Jesus is that kind of person! Jesus calls you to be that kind of person. It is not about the rules. It is about you and the kind of person you are.

Suppose you adopt a dog, and the adoption agency asks you to agree to a set of rules. You commit to walking the dog, feeding the dog, watering the dog, and keeping up with medications. You could keep all those rules, yet still be an awful dog owner. There is something lacking in the relationship, like; affection, time spent, and playfulness. Something is missing – you are! Your heart is not in it, and the dog knows that. That can happen with a strict rule-focused style of Christianity. Something is missing – you are! The rules are there because they will help the dog stay healthy. However, the dog needs more than your performance of the rules, the dog needs you. The dog needs you to be a certain kind of dog owner. My wife and children need more than my attention to the rules. They need me. They need me to be the kind of person who is an engaged husband and father. The people in our lives need more than scribes or Pharisees who can quote Scripture from memory. They need us! They need us to be the kind of people God is calling us to be, the kind of people God is helping us to become.

To change to an analogy from sports; God, the coach, is not looking for players who are fanatical about the rules. He is looking for players who score goals while being respectful of the rules. He wants people who are engaged in His Kingdom purposes in the world. The best way to keep the rules is live alone and stay at home. If we are followers of Jesus, we will follow him into the world where being the kind of person God is calling us to become will make a difference in the lives of others.

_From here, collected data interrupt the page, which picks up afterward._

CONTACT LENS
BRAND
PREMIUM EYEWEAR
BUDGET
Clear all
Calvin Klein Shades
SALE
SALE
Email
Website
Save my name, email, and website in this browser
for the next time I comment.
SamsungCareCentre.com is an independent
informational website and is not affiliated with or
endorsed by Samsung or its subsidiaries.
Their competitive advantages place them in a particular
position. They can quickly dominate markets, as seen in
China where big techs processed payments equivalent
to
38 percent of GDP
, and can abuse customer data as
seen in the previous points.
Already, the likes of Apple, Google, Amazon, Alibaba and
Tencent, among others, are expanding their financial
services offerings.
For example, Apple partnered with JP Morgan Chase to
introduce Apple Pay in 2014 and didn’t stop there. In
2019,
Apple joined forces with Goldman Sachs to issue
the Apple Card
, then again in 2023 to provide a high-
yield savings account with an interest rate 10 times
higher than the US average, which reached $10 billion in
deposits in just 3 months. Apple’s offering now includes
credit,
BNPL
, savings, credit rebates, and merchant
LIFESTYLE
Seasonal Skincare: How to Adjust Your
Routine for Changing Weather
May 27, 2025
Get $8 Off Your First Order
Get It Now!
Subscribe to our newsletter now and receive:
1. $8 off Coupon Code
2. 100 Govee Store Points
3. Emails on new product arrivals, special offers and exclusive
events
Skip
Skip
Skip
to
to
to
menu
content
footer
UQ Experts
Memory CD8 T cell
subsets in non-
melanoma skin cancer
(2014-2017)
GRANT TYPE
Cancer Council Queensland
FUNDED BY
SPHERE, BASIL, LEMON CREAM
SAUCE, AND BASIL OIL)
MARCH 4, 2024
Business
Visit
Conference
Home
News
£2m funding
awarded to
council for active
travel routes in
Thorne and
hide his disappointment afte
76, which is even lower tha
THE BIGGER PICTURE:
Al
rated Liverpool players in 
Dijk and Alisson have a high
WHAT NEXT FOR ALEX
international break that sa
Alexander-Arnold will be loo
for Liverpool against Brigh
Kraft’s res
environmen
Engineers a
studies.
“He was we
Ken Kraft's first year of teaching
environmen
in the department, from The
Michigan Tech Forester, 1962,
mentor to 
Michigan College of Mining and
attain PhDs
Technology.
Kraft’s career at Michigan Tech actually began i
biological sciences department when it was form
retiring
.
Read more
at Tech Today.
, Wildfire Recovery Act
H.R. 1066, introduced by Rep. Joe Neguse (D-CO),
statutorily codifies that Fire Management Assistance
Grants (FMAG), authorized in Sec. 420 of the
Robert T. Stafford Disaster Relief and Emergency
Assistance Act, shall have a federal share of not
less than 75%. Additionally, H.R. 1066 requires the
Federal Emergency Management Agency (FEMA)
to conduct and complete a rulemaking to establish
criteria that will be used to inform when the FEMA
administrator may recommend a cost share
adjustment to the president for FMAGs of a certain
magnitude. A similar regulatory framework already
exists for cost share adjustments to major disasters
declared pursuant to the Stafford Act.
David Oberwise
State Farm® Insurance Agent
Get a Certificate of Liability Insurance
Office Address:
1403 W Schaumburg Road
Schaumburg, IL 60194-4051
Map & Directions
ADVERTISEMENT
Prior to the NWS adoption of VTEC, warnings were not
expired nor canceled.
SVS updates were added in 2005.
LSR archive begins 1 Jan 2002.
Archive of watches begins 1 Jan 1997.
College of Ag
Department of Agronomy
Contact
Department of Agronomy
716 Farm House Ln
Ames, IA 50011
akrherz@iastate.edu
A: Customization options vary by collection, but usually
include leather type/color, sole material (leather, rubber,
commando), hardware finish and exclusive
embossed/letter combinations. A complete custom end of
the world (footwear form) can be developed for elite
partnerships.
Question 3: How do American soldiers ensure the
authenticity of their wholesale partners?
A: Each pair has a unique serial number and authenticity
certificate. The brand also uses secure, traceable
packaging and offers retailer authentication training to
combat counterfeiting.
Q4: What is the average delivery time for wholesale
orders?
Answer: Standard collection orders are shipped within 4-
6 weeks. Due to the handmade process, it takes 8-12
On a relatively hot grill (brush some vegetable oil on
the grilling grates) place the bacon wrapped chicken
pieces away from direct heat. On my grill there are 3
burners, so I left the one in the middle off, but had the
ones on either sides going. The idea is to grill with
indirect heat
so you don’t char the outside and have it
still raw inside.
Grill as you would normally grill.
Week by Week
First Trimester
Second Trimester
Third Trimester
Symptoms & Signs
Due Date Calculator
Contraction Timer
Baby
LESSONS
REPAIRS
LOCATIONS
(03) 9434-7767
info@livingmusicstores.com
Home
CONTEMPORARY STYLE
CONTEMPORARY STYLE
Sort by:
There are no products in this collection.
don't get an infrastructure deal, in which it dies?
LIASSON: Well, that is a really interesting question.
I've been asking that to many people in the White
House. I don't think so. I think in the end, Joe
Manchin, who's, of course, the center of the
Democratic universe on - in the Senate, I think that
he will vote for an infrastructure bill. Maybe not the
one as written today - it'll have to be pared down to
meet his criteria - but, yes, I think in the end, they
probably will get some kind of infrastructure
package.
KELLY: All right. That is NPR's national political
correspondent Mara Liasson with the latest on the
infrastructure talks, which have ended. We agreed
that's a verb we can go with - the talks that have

Our aim is to be Christ followers. Our aim is not to become Christian Pharisees. We want to be followers of Jesus, not scribes & Pharisees who have traded in Jewish rules for Christian ones, yet have still missed the mark. If we do that, then our righteousness has not surpassed that of the scribes and Pharisees, it is really no different.

We can be fanatical about the commands of Jesus yet miss the mark. When we lean into the teaching of Jesus, we see the kind of people God is calling us to become. When God leans into us, through the power of the Holy Spirit, we become that kind of people.